NEW YORK (CBSNewYork/AP) -- A change to the city lease for the Metropolitan Museum of Art reportedly could allow the institution to charge a mandatory admission rather than a suggested donation.

The new lease was signed Thursday. The museum said in a news release that the lease confirms the existing pay-what-you-wish admission policy that dates back to 1971, and has been updated regularly in years since. It also "authorizes the museum, should the need arise, to consider a range of admission modifications in future years, subject as in the past to review and approval by the city," the release said.

Specifically, the new lease terms allow the museum to "set the terms of admission to its permanent galleries to the general public, including admission fees and days and hours the Museum shall be open to the public, with the written consent of the Commissioner of the City of New York Department of Cultural Affairs, which consent shall not be unreasonably withheld," the release said.

The news release did not indicate that the museum was planning to set a mandatory admissions policy, but a DNAInfo report indicated that the amendment could mean such a change could happen. But a museum spokesman told the publication the amendment does not mean any change is planned right now.

The language of the amendment indicates that it does allow the museum theoretically to set an admission fee, as well as charge for "special exhibitions, group tours, educational programs, performances, lectures, conferences, symposia, classes, and shows mounted in the museum's theater."

Museum director and chief executive officer Thomas P. Campbell was quoted in the news release as saying the museum hoped to maintain the status quo.

### Given information
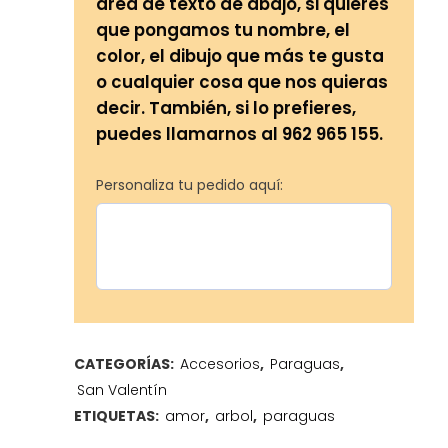
área de texto de abajo, si quieres
que pongamos tu nombre, el
color, el dibujo que más te gusta
o cualquier cosa que nos quieras
decir. También, si lo prefieres,
puedes llamarnos al 962 965 155.
Personaliza tu pedido aquí:
CATEGORÍAS:
Accesorios
,
Paraguas
,
San Valentín
ETIQUETAS:
amor
,
arbol
,
paraguas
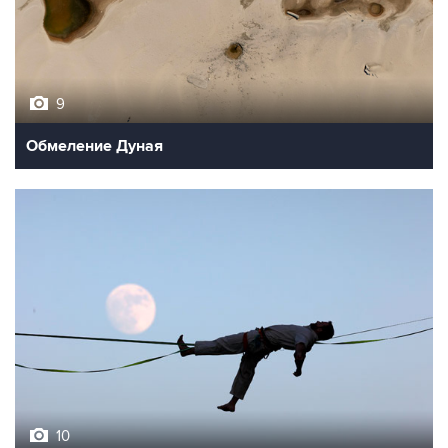
9
Обмеление Дуная
10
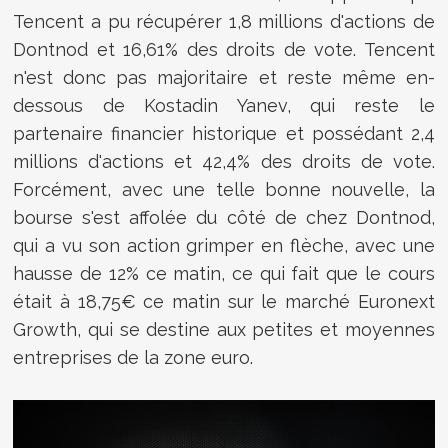
Tencent a pu récupérer 1,8 millions d'actions de
Dontnod et 16,61% des droits de vote. Tencent
n'est donc pas majoritaire et reste même en-
dessous de Kostadin Yanev, qui reste le
partenaire financier historique et possédant 2,4
millions d'actions et 42,4% des droits de vote.
Forcément, avec une telle bonne nouvelle, la
bourse s'est affolée du côté de chez Dontnod,
qui a vu son action grimper en flèche, avec une
hausse de 12% ce matin, ce qui fait que le cours
était à 18,75€ ce matin sur le marché Euronext
Growth, qui se destine aux petites et moyennes
entreprises de la zone euro.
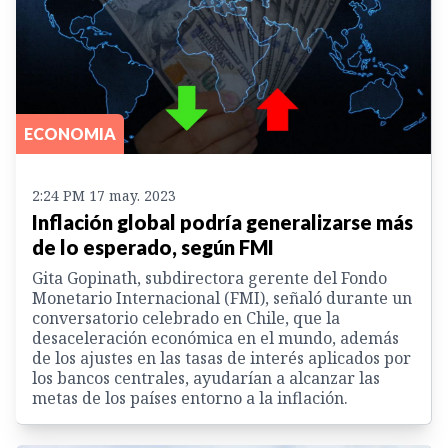
ECONOMIA
2:24 PM 17 may. 2023
Inflación global podría generalizarse más
de lo esperado, según FMI
Gita Gopinath, subdirectora gerente del Fondo
Monetario Internacional (FMI), señaló durante un
conversatorio celebrado en Chile, que la
desaceleración económica en el mundo, además
de los ajustes en las tasas de interés aplicados por
los bancos centrales, ayudarían a alcanzar las
metas de los países entorno a la inflación.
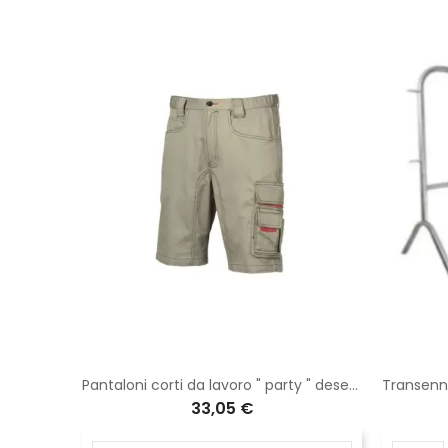
Picchetto per recinzione da cantiere h.1735 cm
Pantaloni corti da lavoro " party " desert sand
33,05 €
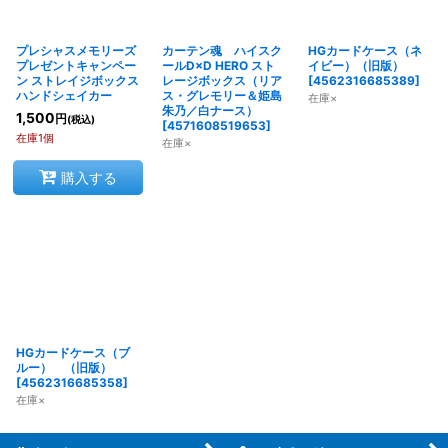
プレシャスメモリーズ
カーテン魂 ハイスク
HGカードケース（ネ
プレゼントキャンペー
ールD×D HERO スト
イビー）（旧版）
ン ストレイジボックス
レージボックス（リア
[
4562316685389
]
ハンドシェイカー
ス・グレモリー＆姫島
在庫×
朱乃／白ナース）
1,500
円
(税込)
[
4571608519653
]
在庫1個
在庫×
購入する
HGカードケース（ブ
ルー） （旧版）
[
4562316685358
]
在庫×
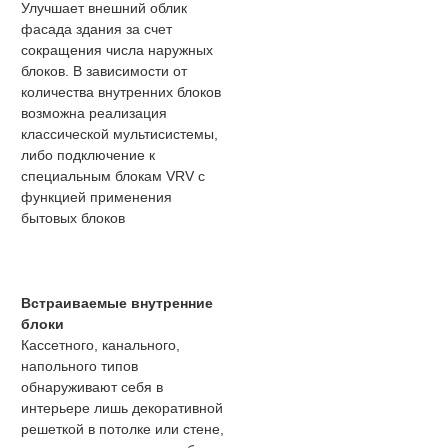
Улучшает внешний облик
фасада здания за счет
сокращения числа наружных
блоков. В зависимости от
количества внутренних блоков
возможна реализация
классической мультисистемы,
либо подключение к
специальным блокам VRV с
функцией применения
бытовых блоков
Встраиваемые внутренние
блоки
Кассетного, канального,
напольного типов
обнаруживают себя в
интерьере лишь декоративной
решеткой в потолке или стене,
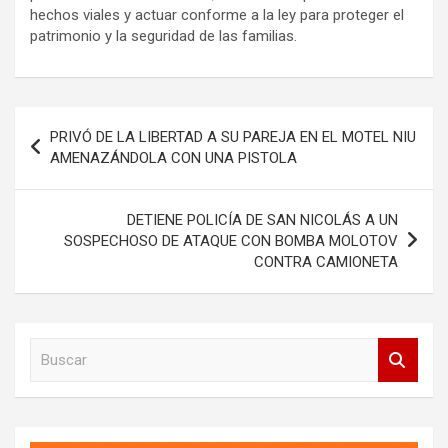
hechos viales y actuar conforme a la ley para proteger el
patrimonio y la seguridad de las familias.
Navegación
PRIVÓ DE LA LIBERTAD A SU PAREJA EN EL MOTEL NIU
de
AMENAZÁNDOLA CON UNA PISTOLA
entradas
DETIENE POLICÍA DE SAN NICOLÁS A UN
SOSPECHOSO DE ATAQUE CON BOMBA MOLOTOV
CONTRA CAMIONETA
B
u
s
c
a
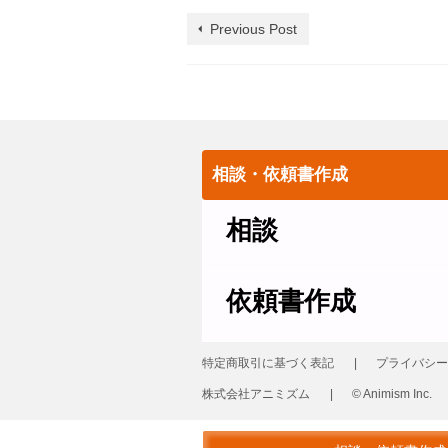
Previous Post
相談・依頼書作成
相談
依頼書作成
特定商取引に基づく表記
プライバシー
株式会社アニミズム
© Animism Inc.
© 2026 革製品の修理 レザーリフォーム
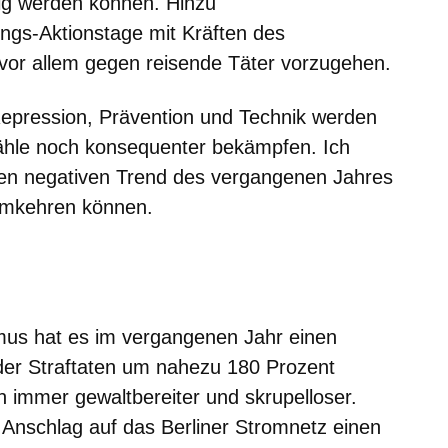
tig werden können. Hinzu
gs-Aktionstage mit Kräften des
 vor allem gegen reisende Täter vorzugehen.
Repression, Prävention und Technik werden
ähle noch konsequenter bekämpfen. Ich
den negativen Trend des vergangenen Jahres
umkehren können.
mus hat es im vergangenen Jahr einen
der Straftaten um nahezu 180 Prozent
 immer gewaltbereiter und skrupelloser.
 Anschlag auf das Berliner Stromnetz einen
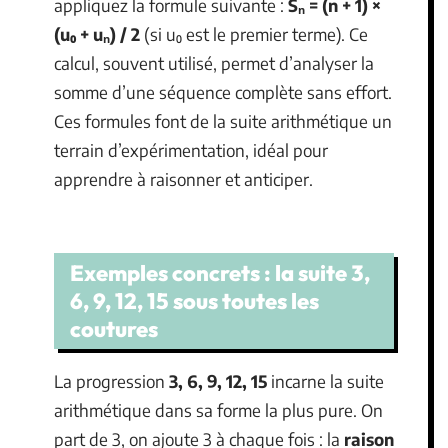
appliquez la formule suivante :
Sₙ = (n + 1) ×
(u₀ + uₙ) / 2
(si u₀ est le premier terme). Ce
calcul, souvent utilisé, permet d’analyser la
somme d’une séquence complète sans effort.
Ces formules font de la suite arithmétique un
terrain d’expérimentation, idéal pour
apprendre à raisonner et anticiper.
Exemples concrets : la suite 3,
6, 9, 12, 15 sous toutes les
coutures
La progression
3, 6, 9, 12, 15
incarne la suite
arithmétique dans sa forme la plus pure. On
part de 3, on ajoute 3 à chaque fois : la
raison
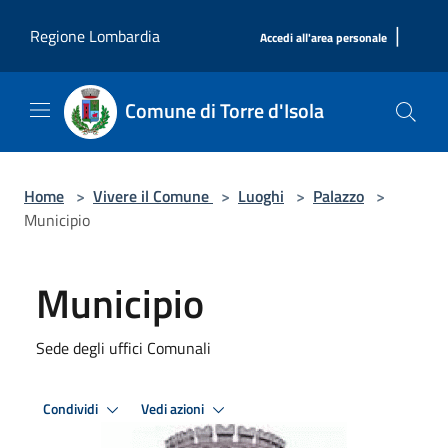
Salta al contenuto principale
|
Regione Lombardia
Accedi all'area personale
Comune di Torre d'Isola
Home
>
Vivere il Comune
>
Luoghi
>
Palazzo
>
Municipio
Municipio
Sede degli uffici Comunali
Condividi
Vedi azioni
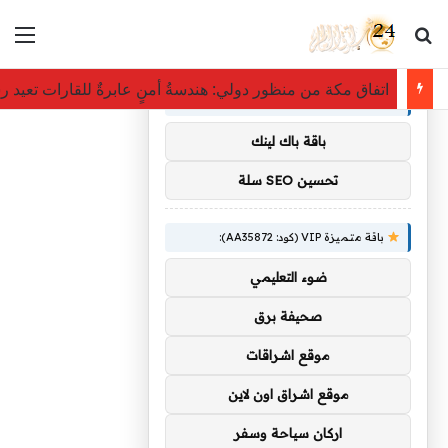
بحث عن
الق
×
توصيات :
اتفاق مكة من منظور دولي: هندسةُ أمنٍ عابرةٌ للقارات تعيد 
باقة متميزة VIP (كود: AA11138):
باقة باك لينك
تحسين SEO سلة
باقة متميزة VIP (كود: AA35872):
ضوء التعليمي
صحيفة برق
موقع اشراقات
موقع اشراق اون لاين
اركان سياحة وسفر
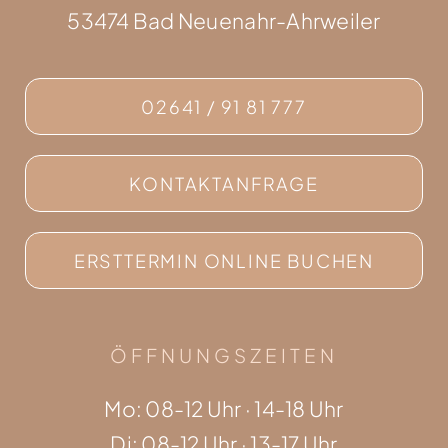
53474 Bad Neuenahr-Ahrweiler
02641 / 91 81 777
KONTAKTANFRAGE
ERSTTERMIN ONLINE BUCHEN
ÖFFNUNGSZEITEN
Mo: 08-12 Uhr · 14-18 Uhr
Di: 08-12 Uhr · 13-17 Uhr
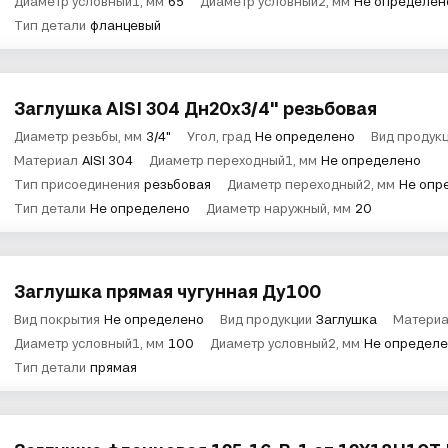
Диаметр условный1, мм
65
Диаметр условный2, мм
Не определен
Тип детали
фланцевый
Заглушка AISI 304 Дн20х3/4" резьбовая
Диаметр резьбы, мм
3/4"
Угол, град
Не определено
Вид продук
Материал
AISI 304
Диаметр переходный1, мм
Не определено
Тип присоединения
резьбовая
Диаметр переходный2, мм
Не опр
Тип детали
Не определено
Диаметр наружный, мм
20
Заглушка прямая чугунная Ду100
Вид покрытия
Не определено
Вид продукции
Заглушка
Матери
Диаметр условный1, мм
100
Диаметр условный2, мм
Не определ
Тип детали
прямая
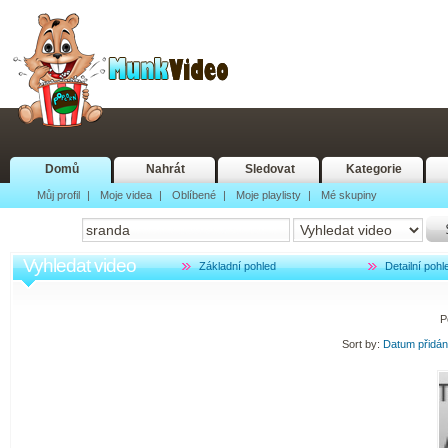
Domů
Nahrát
Sledovat
Kategorie
Můj profil
|
Moje videa
|
Oblíbené
|
Moje playlisty
|
Mé skupiny
Vyhledat video
Základní pohled
Detailní pohl
P
Sort by:
Datum přidá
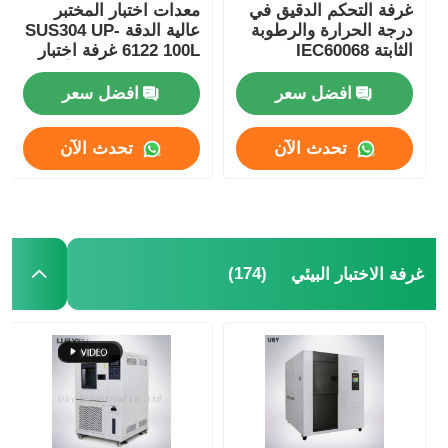
غرفة التحكم الدقيق في
معدات اختبار المختبر
درجة الحرارة والرطوبة
عالية الدقة SUS304 UP-
الثابتة IEC60068
6122 100L غرفة اختبار
GJB150 JIS C60068
التقدم في السن للأوزون
افضل سعر
افضل سعر
تحدث الآن
تحدث الآن
(174)
غرفة الاختبار البيئي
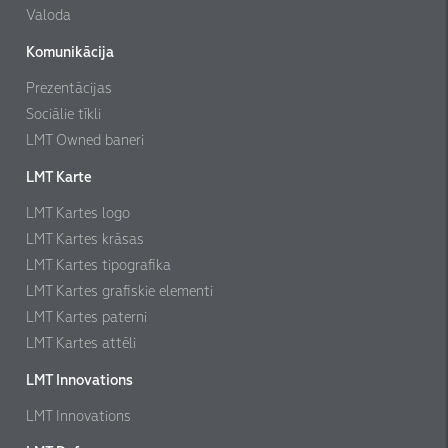
Valoda
Komunikācija
Prezentācijas
Sociālie tīkli
LMT Owned baneri
LMT Karte
LMT Kartes logo
LMT Kartes krāsas
LMT Kartes tipografika
LMT Kartes grafiskie elementi
LMT Kartes paterni
LMT Kartes attēli
LMT Innovations
LMT Innovations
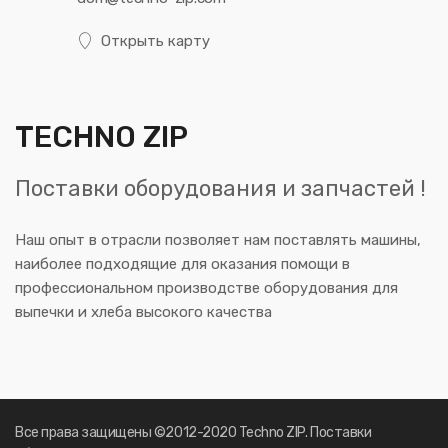
Открыть карту
TECHNO ZIP
Поставки оборудования и запчастей !
Наш опыт в отрасли позволяет нам поставлять машины,
наиболее подходящие для оказания помощи в
профессиональном производстве оборудования для
выпечки и хлеба высокого качества
Все права защищены ©2012-2020 Techno ZIP. Поставки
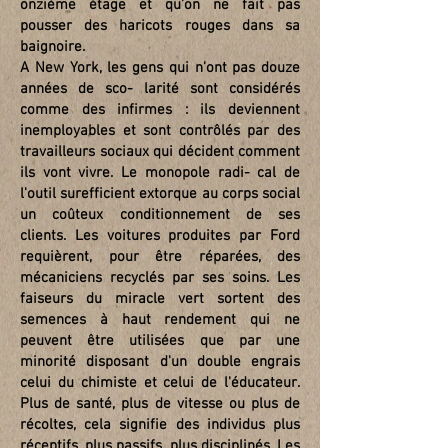
onzième étage et qu'on ne fait pas
pousser des haricots rouges dans sa
baignoire.
A New York, les gens qui n'ont pas douze
années de sco- larité sont considérés
comme des infirmes : ils deviennent
inemployables et sont contrôlés par des
travailleurs sociaux qui décident comment
ils vont vivre. Le monopole radi- cal de
l'outil surefficient extorque au corps social
un coûteux conditionnement de ses
clients. Les voitures produites par Ford
requièrent, pour être réparées, des
mécaniciens recyclés par ses soins. Les
faiseurs du miracle vert sortent des
semences à haut rendement qui ne
peuvent être utilisées que par une
minorité disposant d'un double engrais
celui du chimiste et celui de l'éducateur.
Plus de santé, plus de vitesse ou plus de
récoltes, cela signifie des individus plus
réceptifs, plus passifs, plus disciplinés. Les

### Problems and tasks
[1] Output the portion of the article on the Metropolitan Museum of Art's lease from "NEW YORK (CBSNewYork/AP)" up to and including "a suggested donation.".
[2] Write the next part of the article on the Metropolitan Museum of Art's new lease, picking up after its final sentence.
The material is separate from the article on the Metropolitan Museum of Art's new lease.

### Answers to the problems
[1]
NEW YORK (CBSNewYork/AP) -- A change to the city lease for the Metropolitan Museum of Art reportedly could allow the institution to charge a mandatory admission rather than a suggested donation.

[2]
"We are extremely grateful that the City, which has long provided essential operating support to the Met, has moved now to reaffirm a policy that not only allows visitors to pay what they wish at the door, but has encouraged us to offer same-week entrance at no additional cost to the Cloisters museum and gardens in Fort Tryon Park, and has enabled us to provide free-with-admission access to all special exhibitions, as well as cost-free gallery tours, curatorial lectures, library access, and visits by New York City school groups," he said in the release. "We expect and trust that the museum and the City will continue to work cooperatively into the future to preserve full access to the Met under the generous admissions policies so wisely created in the past."

Earlier this year, a class-action lawsuit alleged that the Met schemed to defraud the public into believing the fees are required.

The lawsuit contends that the museum uses misleading marketing and training of cashiers to violate an 1893 New York state law that had mandated the public should be admitted for free at least five days and two evenings per week. In exchange, the museum got annual grants from the city and free rent for its building and land along pricey Fifth Avenue in Central Park.

The suit seeks compensation for museum members and visitors who paid by credit card over the past few years.